» Exercise prompt
Transcribe everything in the listing as written, and let no image into the copy.

» Records shown
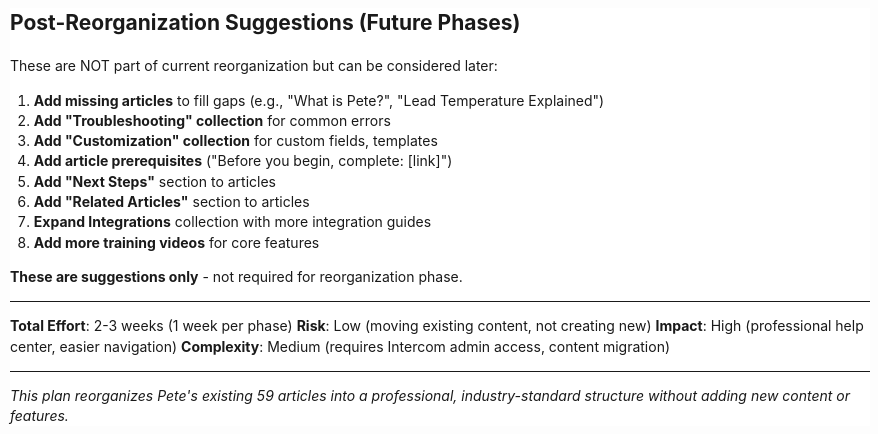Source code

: 
## Post-Reorganization Suggestions (Future Phases)

These are NOT part of current reorganization but can be considered later:

1. **Add missing articles** to fill gaps (e.g., "What is Pete?", "Lead Temperature Explained")
2. **Add "Troubleshooting" collection** for common errors
3. **Add "Customization" collection** for custom fields, templates
4. **Add article prerequisites** ("Before you begin, complete: [link]")
5. **Add "Next Steps"** section to articles
6. **Add "Related Articles"** section to articles
7. **Expand Integrations** collection with more integration guides
8. **Add more training videos** for core features

**These are suggestions only** - not required for reorganization phase.

---

**Total Effort**: 2-3 weeks (1 week per phase)
**Risk**: Low (moving existing content, not creating new)
**Impact**: High (professional help center, easier navigation)
**Complexity**: Medium (requires Intercom admin access, content migration)

---

_This plan reorganizes Pete's existing 59 articles into a professional, industry-standard structure without adding new content or features._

» Exercise response
Source code

: 
## Post-Reorganization Suggestions (Future Phases)

These are NOT part of current reorganization but can be considered later:

1. **Add missing articles** to fill gaps (e.g., "What is Pete?", "Lead Temperature Explained")
2. **Add "Troubleshooting" collection** for common errors
3. **Add "Customization" collection** for custom fields, templates
4. **Add article prerequisites** ("Before you begin, complete: [link]")
5. **Add "Next Steps"** section to articles
6. **Add "Related Articles"** section to articles
7. **Expand Integrations** collection with more integration guides
8. **Add more training videos** for core features

**These are suggestions only** - not required for reorganization phase.

---

**Total Effort**: 2-3 weeks (1 week per phase)
**Risk**: Low (moving existing content, not creating new)
**Impact**: High (professional help center, easier navigation)
**Complexity**: Medium (requires Intercom admin access, content migration)

---

_This plan reorganizes Pete's existing 59 articles into a professional, industry-standard structure without adding new content or features._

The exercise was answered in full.